MATERIAL ERKUNDEN >>
1. Schreiben Sie aus dem Dokumenttext die Passage ab, die bei „Aus Sicht des“ beginnt und bei „deren Begründung zurück.“ endet.
2. Auf welche Entscheidungen verweisen die einschlägigen Lehrbücher zum Versicherungsvertragsrecht laut Dokumenttext häufiger?

Es werden kaum noch Verbrauchersachen vor den Gerichten verhandelt, alle Beteiligten - einschließlich des Staates - sparen Zeit und vor allem Geld.

Aus Sicht des Rechtswissenschaftlers bestehen hier natürlich Ängste: Womit soll ich mich beschäftigen, wenn es keine Urteile mehr gibt? Oder etwas ernster formuliert: Wie soll sich das Recht fortentwickeln, wie soll die Einheitlichkeit der Rechtspflege gewährleistet werden?

Doch diese Bedenken lassen sich zerstreuen, denn die umfangreiche Veröffentlichungspraxis, zu der die Einrichtungen verpflichtet sind, führt eher zu einem Mehr als einem Weniger an veröffentlichten Entscheidungen. Diese Entscheidungen der privaten Einrichtungen werden in der Rechtsliteratur auch eingehend untersucht und gewürdigt; in den einschlägigen Lehrbüchern zum Versicherungsvertragsrecht finden sich z.B. mehr Hinweise auf private denn auf gerichtliche Entscheidungen. Auch Gerichte greifen bei ihren Entscheidungen in anderen Fällen auf die privaten Entscheidungen und deren Begründung zurück.

BEREITGESTELLTE ANGABEN >>
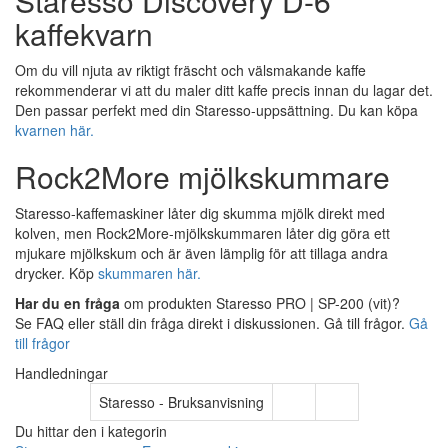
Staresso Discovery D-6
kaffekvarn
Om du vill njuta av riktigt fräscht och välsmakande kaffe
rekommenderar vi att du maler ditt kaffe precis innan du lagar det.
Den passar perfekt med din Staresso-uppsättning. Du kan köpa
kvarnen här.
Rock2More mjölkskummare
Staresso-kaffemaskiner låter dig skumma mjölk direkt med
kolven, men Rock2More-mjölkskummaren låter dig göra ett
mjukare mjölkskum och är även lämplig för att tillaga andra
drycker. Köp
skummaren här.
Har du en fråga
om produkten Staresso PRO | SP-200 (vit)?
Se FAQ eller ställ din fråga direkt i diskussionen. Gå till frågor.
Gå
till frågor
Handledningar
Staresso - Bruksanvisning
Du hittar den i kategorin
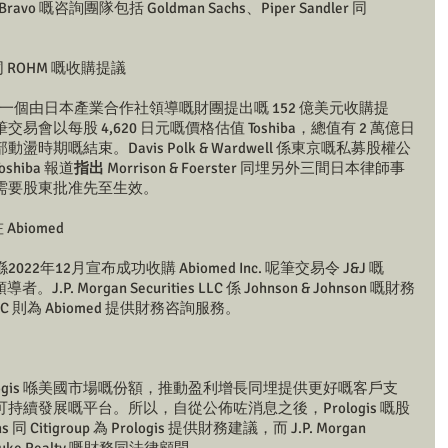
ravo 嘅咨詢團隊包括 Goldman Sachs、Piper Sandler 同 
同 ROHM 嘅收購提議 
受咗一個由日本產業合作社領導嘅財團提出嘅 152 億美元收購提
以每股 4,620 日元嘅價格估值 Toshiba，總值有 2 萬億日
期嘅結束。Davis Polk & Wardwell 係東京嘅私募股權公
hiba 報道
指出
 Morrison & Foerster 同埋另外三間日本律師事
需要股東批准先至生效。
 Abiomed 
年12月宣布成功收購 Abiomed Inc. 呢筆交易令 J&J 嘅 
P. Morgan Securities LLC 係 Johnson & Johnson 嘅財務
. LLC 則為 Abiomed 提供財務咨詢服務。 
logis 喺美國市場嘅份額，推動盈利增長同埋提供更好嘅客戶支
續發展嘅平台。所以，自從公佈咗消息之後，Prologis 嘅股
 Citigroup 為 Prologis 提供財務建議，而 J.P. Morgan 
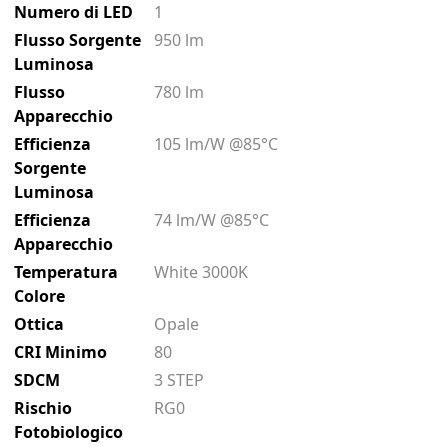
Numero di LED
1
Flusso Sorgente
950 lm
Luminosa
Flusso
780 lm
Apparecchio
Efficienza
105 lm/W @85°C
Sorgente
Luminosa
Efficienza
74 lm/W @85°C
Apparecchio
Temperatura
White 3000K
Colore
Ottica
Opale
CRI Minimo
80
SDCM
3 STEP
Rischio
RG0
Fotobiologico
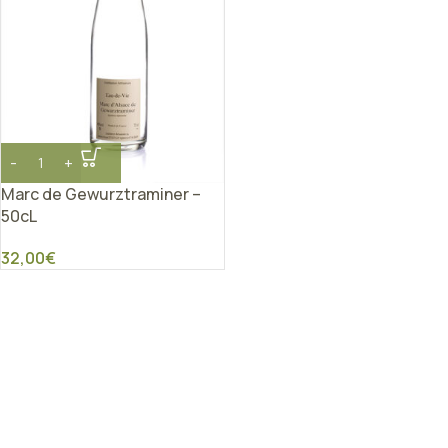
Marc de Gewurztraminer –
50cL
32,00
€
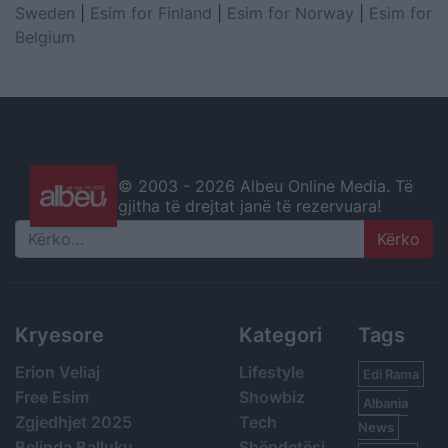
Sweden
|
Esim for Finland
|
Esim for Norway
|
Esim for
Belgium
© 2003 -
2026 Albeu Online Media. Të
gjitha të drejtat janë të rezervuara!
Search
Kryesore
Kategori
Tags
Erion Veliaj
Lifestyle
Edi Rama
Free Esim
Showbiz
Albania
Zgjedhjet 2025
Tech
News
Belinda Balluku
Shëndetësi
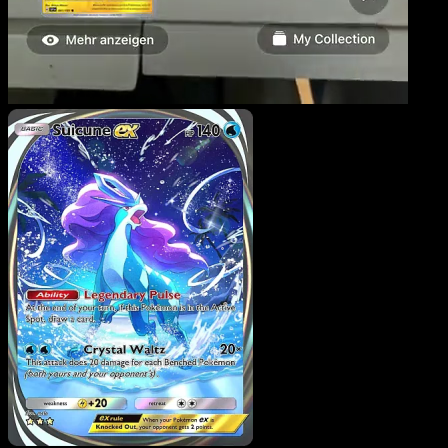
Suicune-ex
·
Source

ANTWORTEN ZU AUFGABEN >>
1.
Aus Sicht des Rechtswissenschaftlers bestehen hier natürlich Ängste: Womit soll ich mich beschäftigen, wenn es keine Urteile mehr gibt? Oder etwas ernster formuliert: Wie soll sich das Recht fortentwickeln, wie soll die Einheitlichkeit der Rechtspflege gewährleistet werden?

Doch diese Bedenken lassen sich zerstreuen, denn die umfangreiche Veröffentlichungspraxis, zu der die Einrichtungen verpflichtet sind, führt eher zu einem Mehr als einem Weniger an veröffentlichten Entscheidungen. Diese Entscheidungen der privaten Einrichtungen werden in der Rechtsliteratur auch eingehend untersucht und gewürdigt; in den einschlägigen Lehrbüchern zum Versicherungsvertragsrecht finden sich z.B. mehr Hinweise auf private denn auf gerichtliche Entscheidungen. Auch Gerichte greifen bei ihren Entscheidungen in anderen Fällen auf die privaten Entscheidungen und deren Begründung zurück.

2. Sie verweisen häufiger auf private als auf gerichtliche Entscheidungen.